Mark Cordell, chief executive of Bid4Bury said: “You have an unfair system based on 30-40 years ago when the high street was the best place to trade. That’s no longer the case.”

Town centre units have higher rents and, due to this, higher business rates.

In the Buttermarket, high rates may force Aise Tachiroglou, owner of Cafe Kottani, to look for new premises.

She said: “I did not think the business rates would be that much because it’s a small shop.”

Ms Tachiroglou has appealed the rates, which exceed £16,000 a year.

Mr Cordell said while Council Tax had been frozen, business rates had risen by almost 10 per cent in the last three years.

An FOI submitted by the Bury Free Press found that 382 businesses were late in paying the first instalment of their business rates this year.

Two months after the first instalment was due, 74 business had not made a payment.

The disincentive of high rates is recognised by Ian Dalrymple, director of Intersport, in Whiting Street.

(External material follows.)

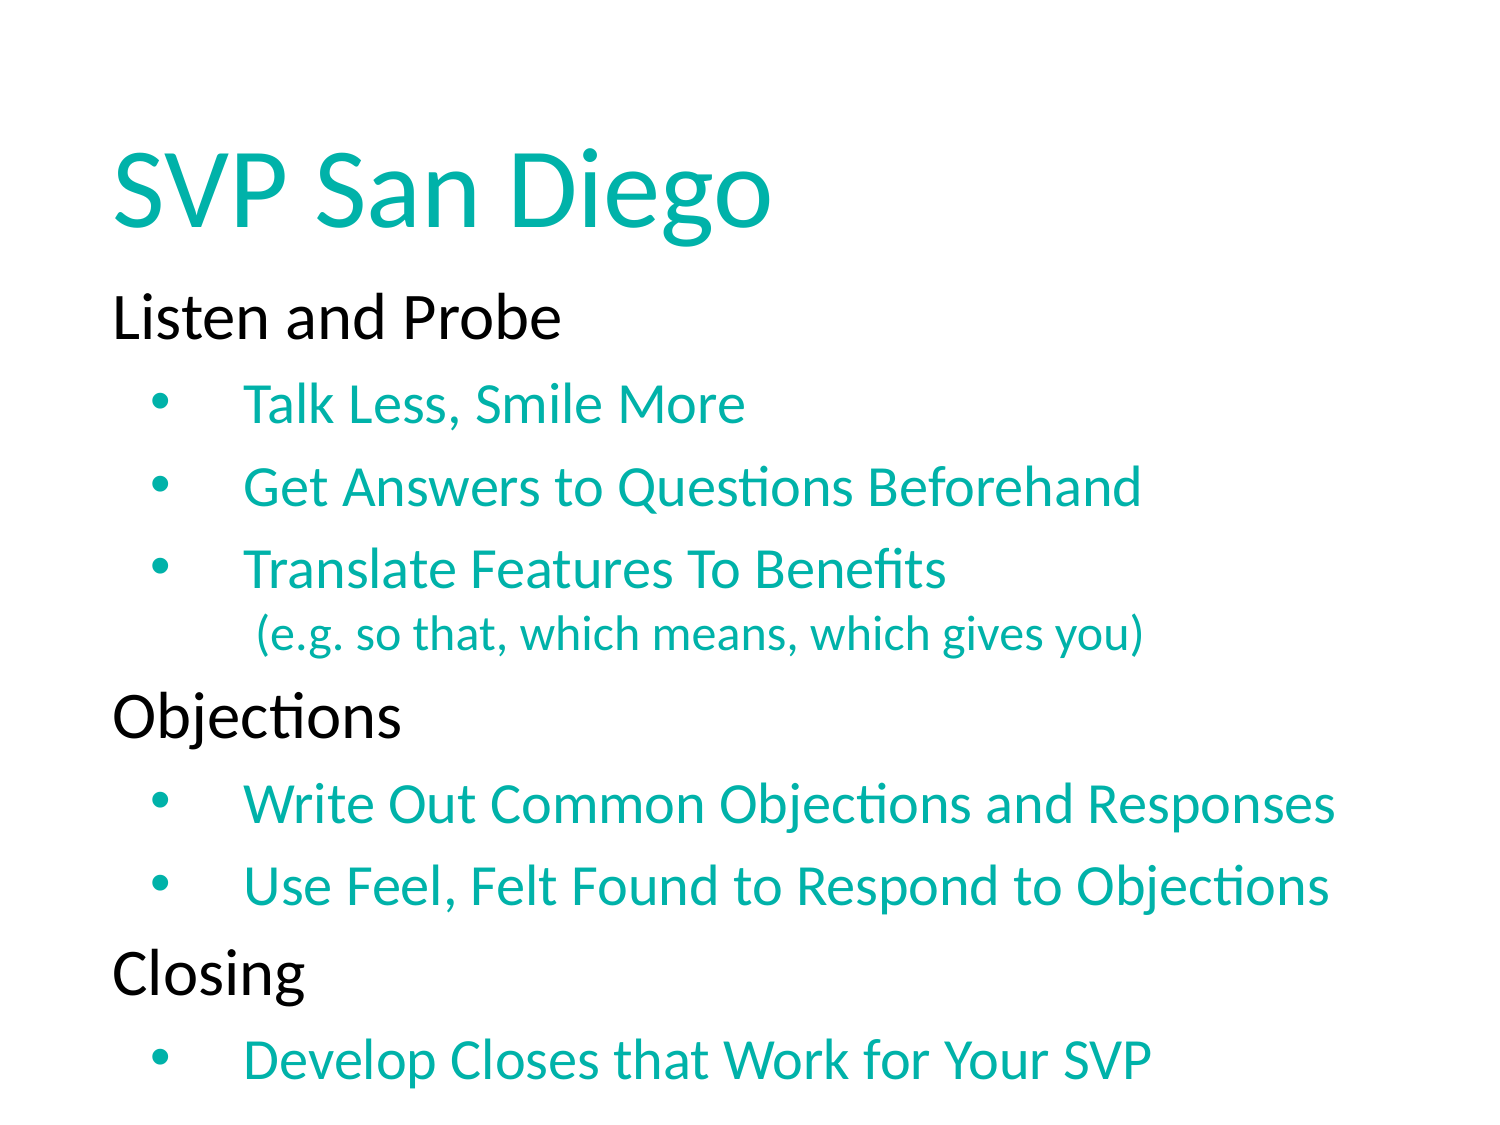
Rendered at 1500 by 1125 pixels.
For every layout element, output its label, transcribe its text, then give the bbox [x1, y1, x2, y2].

He said: “The problem with the town centre is for a new business to open the overheads are prohibiting – you have high business rents and high business rates, so for an independent entrepreneur it’s very difficult.”

Mr Dalrymple echoed Mr Cordell’s view that rates do not recognise the modern retail market.

He has started a campaign pushing for a tax on internet traders who benefit from low overheads.

Margaret Barrett, owner of Butterworths in the Traverse, said the inflexibility of rates did not encourage retailers into the high street.

She said: “If they just reduce it, more people would take the risk.

“Our rent and rates together are about £18,000 – it’s a lot of money to find in your first year of business.”

The number of businesses late in making their first payment has fallen since 2011.

However, the number two months behind in payments peaked last year and has yet to fall back to its 2011 level.

St Edmundsbury Borough Council collects business rates but do not set them.

The council’s cabinet member for economic growth, Cllr Alaric Pugh, said: “St Edmundsbury supports businesses throughout the town centre by creating the right environment for success, although we are also developing an action plan looking at ways to give more direct support.”